[Opening PROVIDED DATA section]

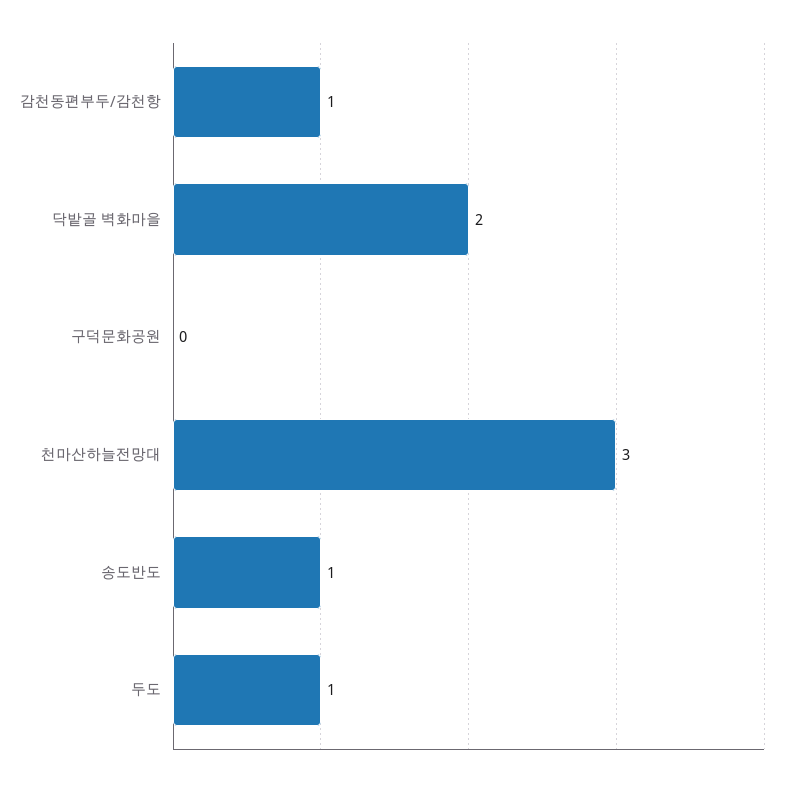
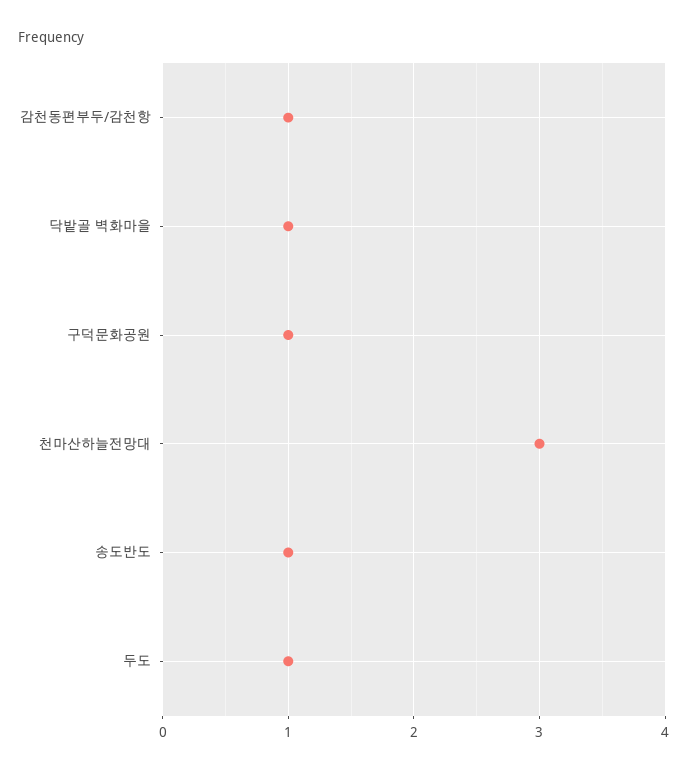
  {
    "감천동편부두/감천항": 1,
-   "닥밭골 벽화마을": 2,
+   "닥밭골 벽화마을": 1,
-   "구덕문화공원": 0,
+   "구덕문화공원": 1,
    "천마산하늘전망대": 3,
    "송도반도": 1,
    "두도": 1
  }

[Closing PROVIDED DATA section]
[Opening PROVIDED DATA section]

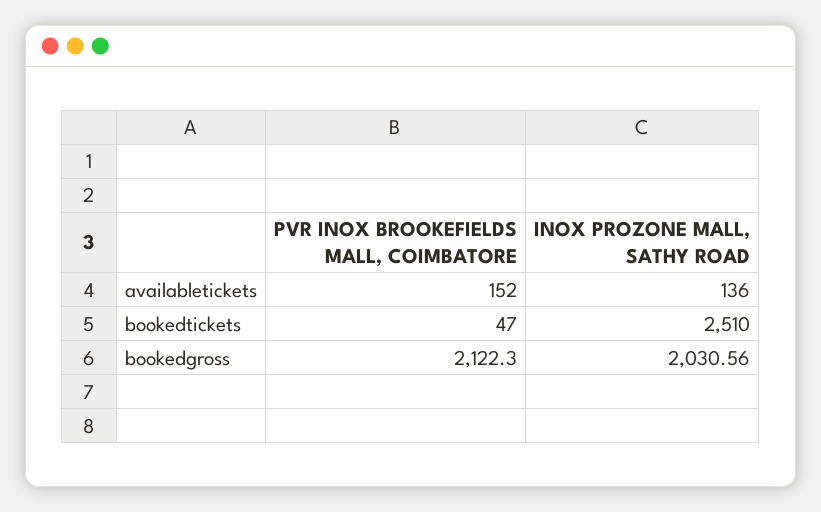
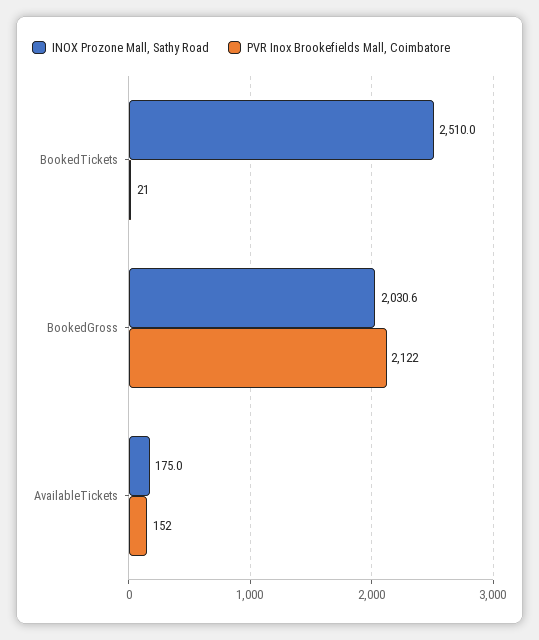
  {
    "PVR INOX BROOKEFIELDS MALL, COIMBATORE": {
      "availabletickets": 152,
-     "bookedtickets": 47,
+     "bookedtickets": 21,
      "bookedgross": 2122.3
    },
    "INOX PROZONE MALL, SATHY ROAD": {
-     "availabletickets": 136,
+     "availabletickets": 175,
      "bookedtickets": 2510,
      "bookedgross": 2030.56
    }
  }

[Closing PROVIDED DATA section]
[Opening PROVIDED DATA section]

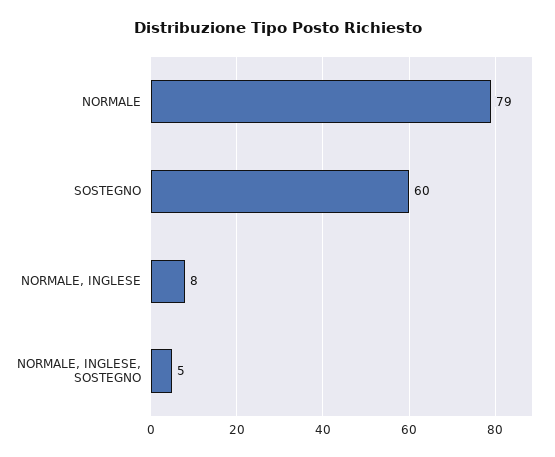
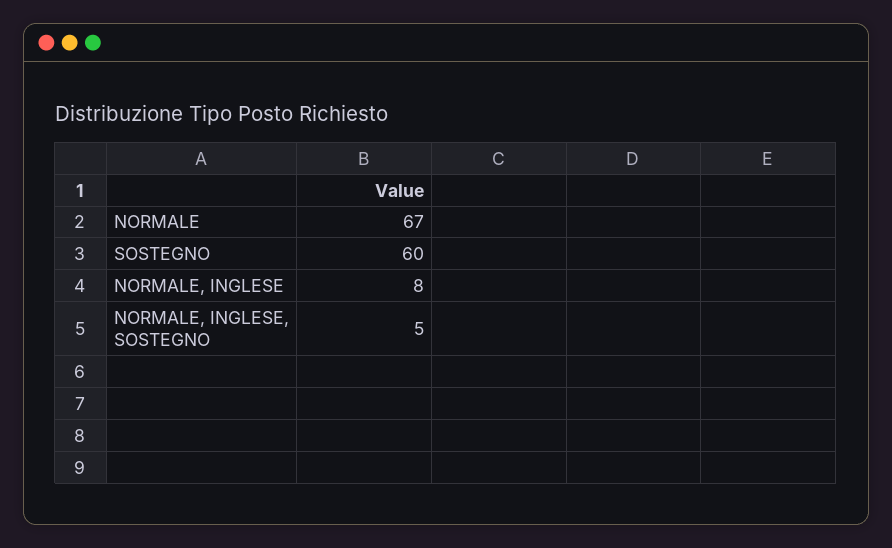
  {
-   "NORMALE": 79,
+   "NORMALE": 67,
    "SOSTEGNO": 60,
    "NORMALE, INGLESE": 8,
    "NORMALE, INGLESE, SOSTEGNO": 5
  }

[Closing PROVIDED DATA section]

▶ PROBLEM STATEMENT:
Going line by line through the data, tally each one that includes the string "availabletickets", and answer with the tally only.

▶ RESPONSE:
3